-- Task --
Below are records. Copy every line with "Versailles" in it.

[Dataset entries]
------
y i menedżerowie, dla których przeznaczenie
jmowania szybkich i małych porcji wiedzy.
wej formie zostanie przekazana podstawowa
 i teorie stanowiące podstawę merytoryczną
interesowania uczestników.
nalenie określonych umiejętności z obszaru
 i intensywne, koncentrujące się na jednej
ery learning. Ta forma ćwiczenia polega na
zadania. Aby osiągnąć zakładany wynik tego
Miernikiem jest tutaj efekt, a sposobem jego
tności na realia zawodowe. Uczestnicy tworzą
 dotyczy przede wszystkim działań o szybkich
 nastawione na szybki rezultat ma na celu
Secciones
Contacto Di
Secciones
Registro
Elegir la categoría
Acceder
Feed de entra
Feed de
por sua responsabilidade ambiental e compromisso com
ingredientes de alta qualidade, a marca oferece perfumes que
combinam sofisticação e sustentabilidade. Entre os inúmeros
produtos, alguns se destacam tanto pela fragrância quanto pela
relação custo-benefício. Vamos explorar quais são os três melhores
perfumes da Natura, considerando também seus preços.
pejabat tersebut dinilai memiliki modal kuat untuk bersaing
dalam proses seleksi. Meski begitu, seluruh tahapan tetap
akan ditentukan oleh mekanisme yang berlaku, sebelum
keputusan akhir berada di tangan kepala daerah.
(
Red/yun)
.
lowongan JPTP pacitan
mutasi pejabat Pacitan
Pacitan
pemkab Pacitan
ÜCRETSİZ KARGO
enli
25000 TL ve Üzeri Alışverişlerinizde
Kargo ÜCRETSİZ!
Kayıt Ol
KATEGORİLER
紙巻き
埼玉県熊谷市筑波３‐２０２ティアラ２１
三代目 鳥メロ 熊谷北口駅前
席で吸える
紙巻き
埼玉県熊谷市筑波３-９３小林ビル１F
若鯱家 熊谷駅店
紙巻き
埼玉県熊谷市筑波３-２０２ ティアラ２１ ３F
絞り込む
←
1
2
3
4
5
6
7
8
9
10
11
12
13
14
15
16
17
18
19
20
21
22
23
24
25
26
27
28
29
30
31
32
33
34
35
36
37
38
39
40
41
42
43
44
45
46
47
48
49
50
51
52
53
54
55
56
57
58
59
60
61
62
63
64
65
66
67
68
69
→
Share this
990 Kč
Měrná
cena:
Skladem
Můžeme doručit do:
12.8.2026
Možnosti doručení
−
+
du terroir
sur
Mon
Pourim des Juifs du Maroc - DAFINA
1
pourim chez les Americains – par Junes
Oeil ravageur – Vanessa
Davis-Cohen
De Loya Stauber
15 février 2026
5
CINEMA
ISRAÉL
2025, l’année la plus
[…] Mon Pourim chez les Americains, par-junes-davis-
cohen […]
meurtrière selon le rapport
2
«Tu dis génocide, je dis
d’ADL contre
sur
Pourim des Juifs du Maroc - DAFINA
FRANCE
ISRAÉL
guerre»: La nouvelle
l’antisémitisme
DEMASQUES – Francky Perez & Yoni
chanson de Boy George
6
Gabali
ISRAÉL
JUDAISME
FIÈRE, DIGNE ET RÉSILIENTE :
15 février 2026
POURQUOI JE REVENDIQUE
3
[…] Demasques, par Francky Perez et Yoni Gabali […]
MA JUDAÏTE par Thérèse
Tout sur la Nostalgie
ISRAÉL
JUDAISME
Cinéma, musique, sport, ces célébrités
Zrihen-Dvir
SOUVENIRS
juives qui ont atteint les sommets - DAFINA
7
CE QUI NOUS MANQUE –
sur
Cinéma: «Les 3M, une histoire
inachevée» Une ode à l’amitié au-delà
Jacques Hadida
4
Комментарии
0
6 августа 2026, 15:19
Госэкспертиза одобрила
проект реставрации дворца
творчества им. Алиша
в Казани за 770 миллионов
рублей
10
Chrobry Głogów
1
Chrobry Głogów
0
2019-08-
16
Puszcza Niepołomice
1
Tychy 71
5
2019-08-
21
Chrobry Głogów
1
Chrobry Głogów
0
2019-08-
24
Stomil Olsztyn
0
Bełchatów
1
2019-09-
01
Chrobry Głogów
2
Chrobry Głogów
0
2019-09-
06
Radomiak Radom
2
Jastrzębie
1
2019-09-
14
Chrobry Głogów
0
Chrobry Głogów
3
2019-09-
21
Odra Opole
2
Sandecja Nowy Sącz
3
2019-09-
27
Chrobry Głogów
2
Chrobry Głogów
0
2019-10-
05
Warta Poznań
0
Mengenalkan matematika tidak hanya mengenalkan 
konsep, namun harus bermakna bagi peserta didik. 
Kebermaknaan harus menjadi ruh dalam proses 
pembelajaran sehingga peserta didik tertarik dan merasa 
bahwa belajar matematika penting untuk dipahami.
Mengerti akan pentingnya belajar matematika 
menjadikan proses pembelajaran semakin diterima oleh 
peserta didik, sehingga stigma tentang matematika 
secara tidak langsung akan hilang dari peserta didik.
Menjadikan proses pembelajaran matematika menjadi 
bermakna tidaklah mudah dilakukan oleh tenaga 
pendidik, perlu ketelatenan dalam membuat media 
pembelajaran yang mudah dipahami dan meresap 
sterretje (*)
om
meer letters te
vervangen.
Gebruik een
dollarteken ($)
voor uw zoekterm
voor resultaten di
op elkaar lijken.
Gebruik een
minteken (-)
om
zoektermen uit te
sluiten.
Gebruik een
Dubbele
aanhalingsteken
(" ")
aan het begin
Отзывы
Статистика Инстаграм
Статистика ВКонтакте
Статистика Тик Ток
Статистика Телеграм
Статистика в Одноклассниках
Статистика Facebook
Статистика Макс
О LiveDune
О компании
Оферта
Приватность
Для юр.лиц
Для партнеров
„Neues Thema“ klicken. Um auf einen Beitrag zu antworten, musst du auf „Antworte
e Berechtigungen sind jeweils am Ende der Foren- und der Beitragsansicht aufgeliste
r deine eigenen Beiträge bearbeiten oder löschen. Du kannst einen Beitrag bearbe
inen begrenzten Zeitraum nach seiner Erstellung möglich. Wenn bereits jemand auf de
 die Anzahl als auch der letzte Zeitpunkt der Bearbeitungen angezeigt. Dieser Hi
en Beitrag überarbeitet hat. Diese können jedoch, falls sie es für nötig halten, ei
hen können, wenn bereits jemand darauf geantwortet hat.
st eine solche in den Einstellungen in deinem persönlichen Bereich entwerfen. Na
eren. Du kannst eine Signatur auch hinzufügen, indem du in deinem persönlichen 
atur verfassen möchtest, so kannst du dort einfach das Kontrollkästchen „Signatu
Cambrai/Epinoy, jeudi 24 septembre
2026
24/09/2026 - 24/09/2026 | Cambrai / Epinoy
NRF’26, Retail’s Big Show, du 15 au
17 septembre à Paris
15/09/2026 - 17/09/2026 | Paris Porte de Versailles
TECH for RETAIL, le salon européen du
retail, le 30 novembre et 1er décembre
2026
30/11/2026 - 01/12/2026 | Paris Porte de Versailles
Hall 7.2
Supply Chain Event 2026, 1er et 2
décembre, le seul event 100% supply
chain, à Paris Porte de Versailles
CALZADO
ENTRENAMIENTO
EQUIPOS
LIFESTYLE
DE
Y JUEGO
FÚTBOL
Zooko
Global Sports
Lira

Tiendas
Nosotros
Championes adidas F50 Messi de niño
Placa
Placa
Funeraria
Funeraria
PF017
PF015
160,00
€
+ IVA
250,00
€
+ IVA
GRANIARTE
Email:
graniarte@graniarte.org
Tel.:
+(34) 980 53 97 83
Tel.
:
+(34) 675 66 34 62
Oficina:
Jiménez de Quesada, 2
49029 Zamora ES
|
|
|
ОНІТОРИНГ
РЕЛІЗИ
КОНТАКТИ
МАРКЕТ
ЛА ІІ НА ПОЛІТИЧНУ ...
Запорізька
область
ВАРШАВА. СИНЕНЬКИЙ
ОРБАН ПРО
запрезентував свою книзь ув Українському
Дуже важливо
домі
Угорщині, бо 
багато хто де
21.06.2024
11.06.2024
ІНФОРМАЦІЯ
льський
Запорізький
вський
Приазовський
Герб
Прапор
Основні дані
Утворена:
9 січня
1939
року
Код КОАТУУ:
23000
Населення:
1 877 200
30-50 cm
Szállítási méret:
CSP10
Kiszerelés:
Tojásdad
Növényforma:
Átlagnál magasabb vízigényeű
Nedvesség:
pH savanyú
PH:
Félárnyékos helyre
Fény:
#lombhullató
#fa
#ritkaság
------
-- Output for this task --
15/09/2026 - 17/09/2026 | Paris Porte de Versailles
30/11/2026 - 01/12/2026 | Paris Porte de Versailles
chain, à Paris Porte de Versailles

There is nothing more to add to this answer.